Page-level text extractions:
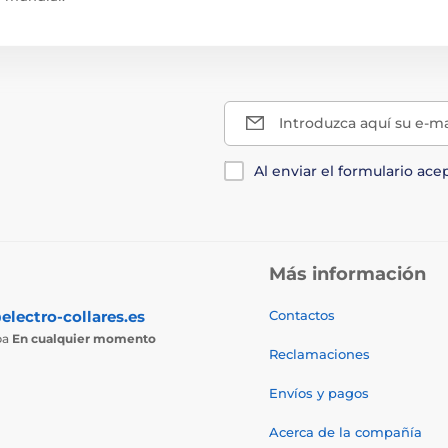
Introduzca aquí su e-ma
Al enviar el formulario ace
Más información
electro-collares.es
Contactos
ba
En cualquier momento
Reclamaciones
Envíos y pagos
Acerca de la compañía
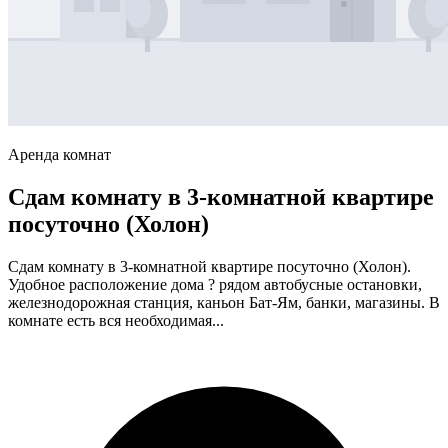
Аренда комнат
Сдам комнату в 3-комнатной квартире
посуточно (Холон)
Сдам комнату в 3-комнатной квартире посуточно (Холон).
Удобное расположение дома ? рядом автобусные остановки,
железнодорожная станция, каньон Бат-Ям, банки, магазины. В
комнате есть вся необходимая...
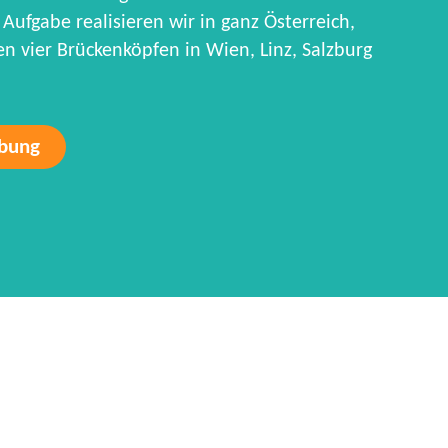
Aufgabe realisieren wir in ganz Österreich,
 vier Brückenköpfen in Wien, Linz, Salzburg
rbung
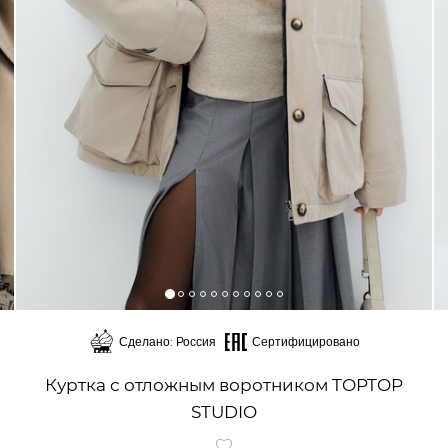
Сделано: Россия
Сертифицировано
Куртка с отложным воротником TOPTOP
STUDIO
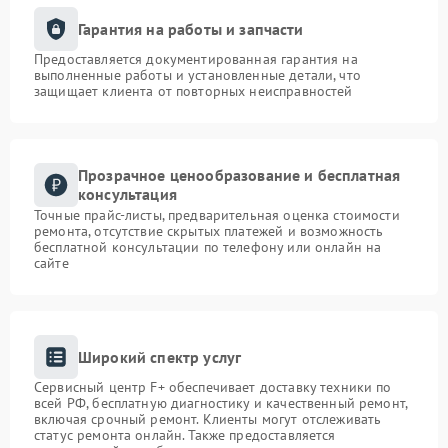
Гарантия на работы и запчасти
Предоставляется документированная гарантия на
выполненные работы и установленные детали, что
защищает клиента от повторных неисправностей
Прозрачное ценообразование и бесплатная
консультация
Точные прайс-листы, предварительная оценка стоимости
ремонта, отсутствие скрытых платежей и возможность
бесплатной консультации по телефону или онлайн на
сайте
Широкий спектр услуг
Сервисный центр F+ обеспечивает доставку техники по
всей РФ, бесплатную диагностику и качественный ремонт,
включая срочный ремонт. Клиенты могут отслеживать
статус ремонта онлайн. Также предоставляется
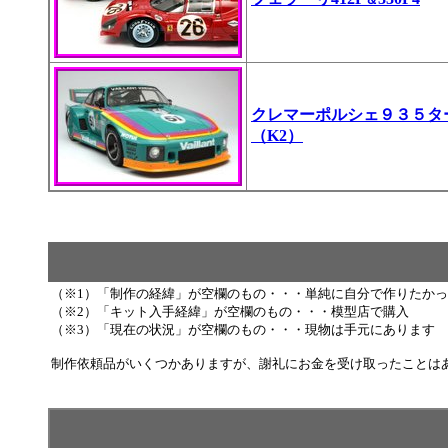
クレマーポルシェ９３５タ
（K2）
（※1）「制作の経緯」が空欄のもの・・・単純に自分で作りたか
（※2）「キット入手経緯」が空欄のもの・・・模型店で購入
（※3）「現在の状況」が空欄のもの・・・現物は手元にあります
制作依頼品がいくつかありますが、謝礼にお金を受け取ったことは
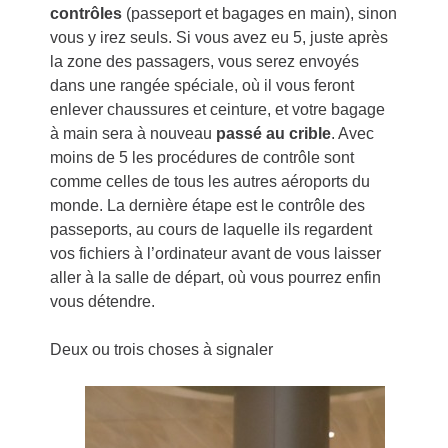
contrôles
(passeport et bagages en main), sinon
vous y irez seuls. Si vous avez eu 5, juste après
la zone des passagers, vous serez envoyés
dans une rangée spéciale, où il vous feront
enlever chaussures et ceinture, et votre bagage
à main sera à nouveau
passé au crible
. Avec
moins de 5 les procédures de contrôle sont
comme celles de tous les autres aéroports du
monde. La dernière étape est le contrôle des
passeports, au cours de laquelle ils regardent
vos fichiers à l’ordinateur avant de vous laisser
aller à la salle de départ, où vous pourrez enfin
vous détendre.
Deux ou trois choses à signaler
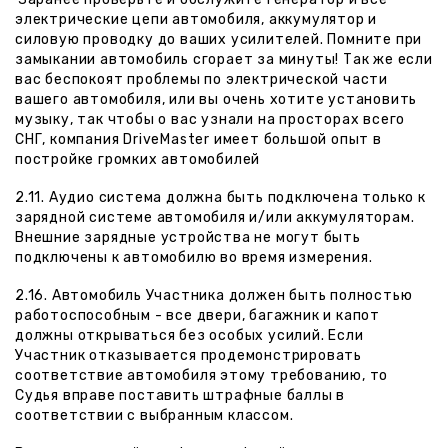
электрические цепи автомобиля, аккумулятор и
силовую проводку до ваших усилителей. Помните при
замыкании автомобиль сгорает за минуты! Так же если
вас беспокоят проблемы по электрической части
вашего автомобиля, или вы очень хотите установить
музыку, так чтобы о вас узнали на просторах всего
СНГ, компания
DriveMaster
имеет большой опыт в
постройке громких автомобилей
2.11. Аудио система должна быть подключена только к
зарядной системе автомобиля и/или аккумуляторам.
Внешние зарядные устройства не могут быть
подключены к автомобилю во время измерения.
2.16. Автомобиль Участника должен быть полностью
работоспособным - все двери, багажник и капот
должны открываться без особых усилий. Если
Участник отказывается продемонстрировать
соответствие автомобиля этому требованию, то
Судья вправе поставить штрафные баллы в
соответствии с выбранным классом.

--

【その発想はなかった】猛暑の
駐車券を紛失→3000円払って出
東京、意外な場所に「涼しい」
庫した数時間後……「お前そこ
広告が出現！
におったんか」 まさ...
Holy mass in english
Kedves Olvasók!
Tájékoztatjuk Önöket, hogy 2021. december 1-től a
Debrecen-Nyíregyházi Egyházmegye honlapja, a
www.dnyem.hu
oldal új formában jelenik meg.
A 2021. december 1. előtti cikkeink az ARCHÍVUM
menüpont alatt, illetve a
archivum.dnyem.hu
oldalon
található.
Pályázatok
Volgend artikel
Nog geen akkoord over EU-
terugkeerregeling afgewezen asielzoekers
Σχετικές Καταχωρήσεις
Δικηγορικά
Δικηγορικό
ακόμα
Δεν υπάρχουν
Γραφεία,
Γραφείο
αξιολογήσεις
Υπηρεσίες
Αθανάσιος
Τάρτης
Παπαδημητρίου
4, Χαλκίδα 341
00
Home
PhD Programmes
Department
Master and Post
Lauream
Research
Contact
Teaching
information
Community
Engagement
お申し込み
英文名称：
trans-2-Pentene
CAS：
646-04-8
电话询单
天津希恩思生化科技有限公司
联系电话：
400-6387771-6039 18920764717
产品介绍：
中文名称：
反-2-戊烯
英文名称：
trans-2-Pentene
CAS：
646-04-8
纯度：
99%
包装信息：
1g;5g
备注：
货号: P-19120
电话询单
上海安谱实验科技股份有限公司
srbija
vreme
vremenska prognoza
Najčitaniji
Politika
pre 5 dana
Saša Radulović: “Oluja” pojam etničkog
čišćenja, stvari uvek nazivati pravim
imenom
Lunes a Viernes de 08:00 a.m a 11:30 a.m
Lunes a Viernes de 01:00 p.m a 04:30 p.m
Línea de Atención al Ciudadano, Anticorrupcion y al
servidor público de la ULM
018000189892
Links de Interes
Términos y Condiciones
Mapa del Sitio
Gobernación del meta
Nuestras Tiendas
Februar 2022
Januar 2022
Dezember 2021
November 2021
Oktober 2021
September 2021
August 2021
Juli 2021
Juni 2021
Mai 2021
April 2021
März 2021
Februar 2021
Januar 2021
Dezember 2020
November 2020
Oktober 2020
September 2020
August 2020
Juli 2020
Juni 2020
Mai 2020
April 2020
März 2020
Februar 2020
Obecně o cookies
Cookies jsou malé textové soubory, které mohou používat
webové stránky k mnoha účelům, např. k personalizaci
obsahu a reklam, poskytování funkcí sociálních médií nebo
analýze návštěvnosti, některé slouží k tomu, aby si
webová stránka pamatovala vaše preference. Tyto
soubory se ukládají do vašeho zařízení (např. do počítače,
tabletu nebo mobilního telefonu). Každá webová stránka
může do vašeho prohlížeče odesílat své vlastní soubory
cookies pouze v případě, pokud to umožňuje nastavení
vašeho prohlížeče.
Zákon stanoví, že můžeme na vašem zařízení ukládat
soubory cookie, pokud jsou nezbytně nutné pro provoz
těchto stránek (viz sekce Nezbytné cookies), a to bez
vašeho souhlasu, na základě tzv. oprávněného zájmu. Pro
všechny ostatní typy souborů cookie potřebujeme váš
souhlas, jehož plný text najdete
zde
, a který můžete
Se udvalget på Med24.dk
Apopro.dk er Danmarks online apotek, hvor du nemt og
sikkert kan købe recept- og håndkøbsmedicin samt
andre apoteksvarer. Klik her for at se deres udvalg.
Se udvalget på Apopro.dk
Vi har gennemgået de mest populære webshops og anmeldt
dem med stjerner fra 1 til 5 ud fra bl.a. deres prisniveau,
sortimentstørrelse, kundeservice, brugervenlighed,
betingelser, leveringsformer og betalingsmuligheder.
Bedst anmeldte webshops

---

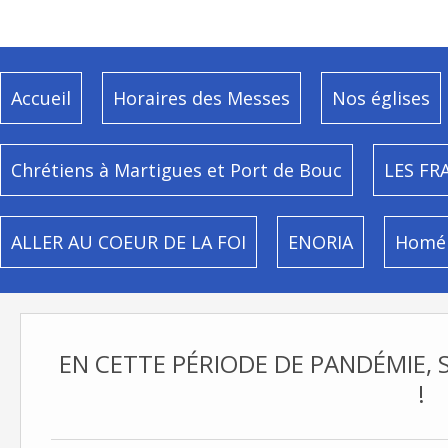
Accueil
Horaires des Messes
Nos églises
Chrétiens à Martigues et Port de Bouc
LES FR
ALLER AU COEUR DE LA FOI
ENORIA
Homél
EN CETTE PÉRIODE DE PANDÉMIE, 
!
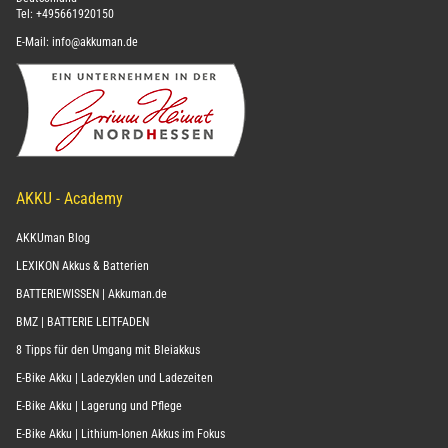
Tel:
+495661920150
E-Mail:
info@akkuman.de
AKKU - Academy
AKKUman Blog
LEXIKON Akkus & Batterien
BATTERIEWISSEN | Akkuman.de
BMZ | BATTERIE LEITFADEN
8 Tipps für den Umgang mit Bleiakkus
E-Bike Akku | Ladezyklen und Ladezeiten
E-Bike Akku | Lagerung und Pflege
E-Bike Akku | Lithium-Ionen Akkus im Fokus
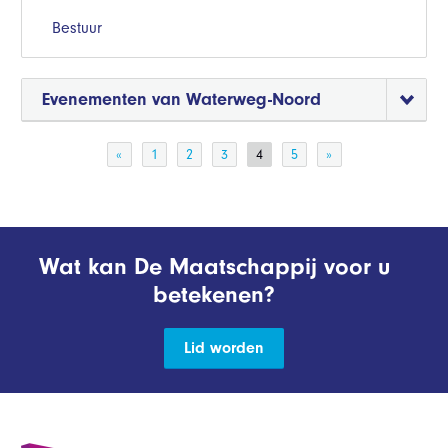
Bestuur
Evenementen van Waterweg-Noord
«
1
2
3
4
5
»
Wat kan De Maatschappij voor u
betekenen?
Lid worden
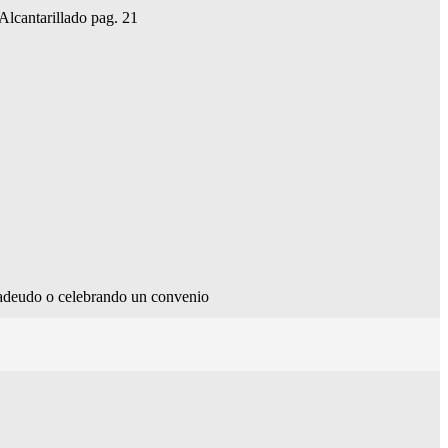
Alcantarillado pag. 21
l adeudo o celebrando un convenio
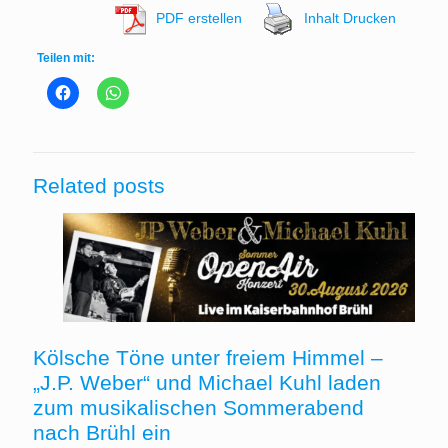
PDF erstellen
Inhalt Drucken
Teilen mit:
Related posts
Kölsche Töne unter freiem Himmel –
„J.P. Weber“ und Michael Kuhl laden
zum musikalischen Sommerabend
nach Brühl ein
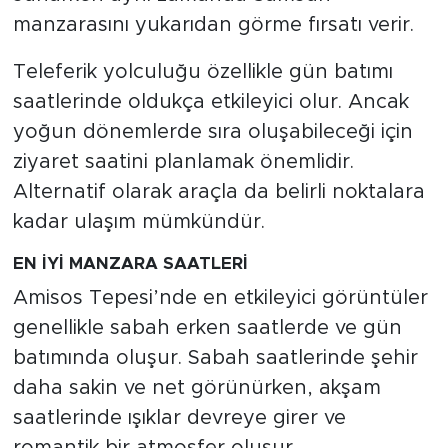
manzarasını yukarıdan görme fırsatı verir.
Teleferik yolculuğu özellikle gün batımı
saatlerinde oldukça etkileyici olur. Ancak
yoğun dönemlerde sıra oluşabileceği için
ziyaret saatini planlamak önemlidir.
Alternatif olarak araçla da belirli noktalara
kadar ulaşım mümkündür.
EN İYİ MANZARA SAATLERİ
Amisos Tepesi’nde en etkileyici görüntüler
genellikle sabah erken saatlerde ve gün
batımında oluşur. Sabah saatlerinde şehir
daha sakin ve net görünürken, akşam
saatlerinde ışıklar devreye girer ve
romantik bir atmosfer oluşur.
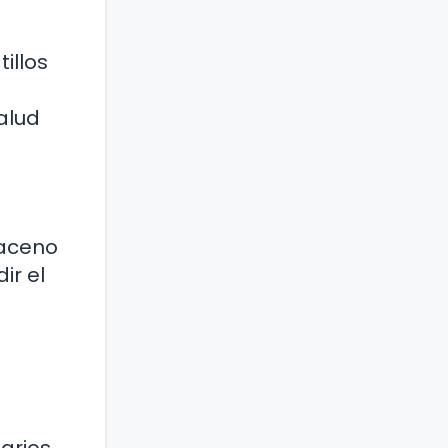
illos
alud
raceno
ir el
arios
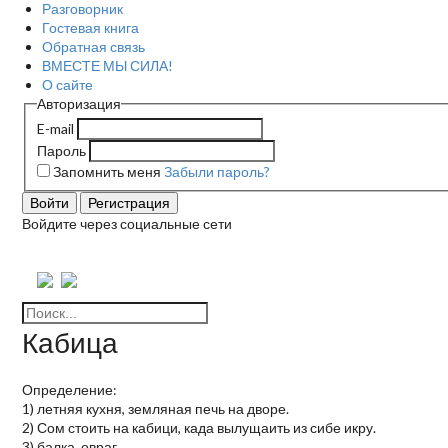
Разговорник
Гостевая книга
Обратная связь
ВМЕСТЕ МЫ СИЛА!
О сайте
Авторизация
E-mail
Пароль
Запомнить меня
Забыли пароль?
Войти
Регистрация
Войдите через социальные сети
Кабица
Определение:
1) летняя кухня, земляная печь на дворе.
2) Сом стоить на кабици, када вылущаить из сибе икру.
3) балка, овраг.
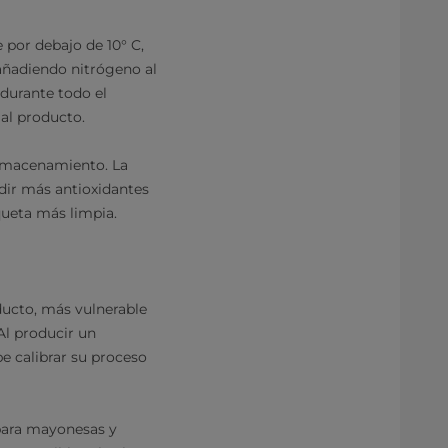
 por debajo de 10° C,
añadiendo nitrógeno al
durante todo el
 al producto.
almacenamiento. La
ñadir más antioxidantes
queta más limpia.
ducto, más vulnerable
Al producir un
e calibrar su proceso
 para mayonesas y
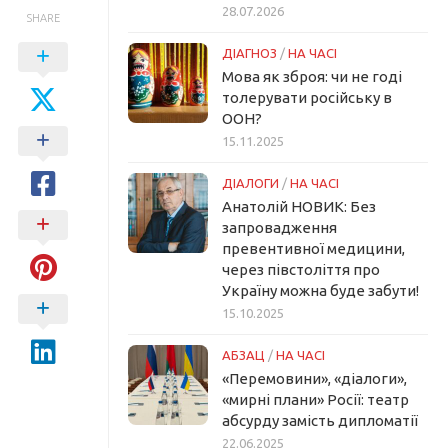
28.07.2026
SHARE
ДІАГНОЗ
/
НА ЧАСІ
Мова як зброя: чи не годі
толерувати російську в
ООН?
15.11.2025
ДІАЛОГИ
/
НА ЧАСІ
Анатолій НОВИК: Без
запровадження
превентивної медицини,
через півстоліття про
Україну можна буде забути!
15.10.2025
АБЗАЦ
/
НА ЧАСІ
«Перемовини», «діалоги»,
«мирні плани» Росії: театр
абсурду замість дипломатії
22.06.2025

What to work on:
Extract, word for word, the stretch of lines from the one containing "Introduzca aquí su e-ma" through the one containing "制作依頼品がいくつかありますが、謝礼にお金を受け取ったことは". Leave the pictures out of your answer.

Your solution:
Introduzca aquí su e-ma
Al enviar el formulario ace
Más información
electro-collares.es
Contactos
ba
En cualquier momento
Reclamaciones
Envíos y pagos
Acerca de la compañía
Аренда комнат
Сдам комнату в 3-комнатной квартире
посуточно (Холон)
Сдам комнату в 3-комнатной квартире посуточно (Холон).
Удобное расположение дома ? рядом автобусные остановки,
железнодорожная станция, каньон Бат-Ям, банки, магазины. В
комнате есть вся необходимая...
Aufgabe realisieren wir in ganz Österreich,
 vier Brückenköpfen in Wien, Linz, Salzburg
rbung
Сделано: Россия
Сертифицировано
Куртка с отложным воротником TOPTOP
STUDIO
Гарантия на работы и запчасти
Предоставляется документированная гарантия на
выполненные работы и установленные детали, что
защищает клиента от повторных неисправностей
Прозрачное ценообразование и бесплатная
консультация
Точные прайс-листы, предварительная оценка стоимости
ремонта, отсутствие скрытых платежей и возможность
бесплатной консультации по телефону или онлайн на
сайте
Широкий спектр услуг
Сервисный центр F+ обеспечивает доставку техники по
всей РФ, бесплатную диагностику и качественный ремонт,
включая срочный ремонт. Клиенты могут отслеживать
статус ремонта онлайн. Также предоставляется
クレマーポルシェ９３５タ
（K2）
（※1）「制作の経緯」が空欄のもの・・・単純に自分で作りたか
（※2）「キット入手経緯」が空欄のもの・・・模型店で購入
（※3）「現在の状況」が空欄のもの・・・現物は手元にあります
制作依頼品がいくつかありますが、謝礼にお金を受け取ったことは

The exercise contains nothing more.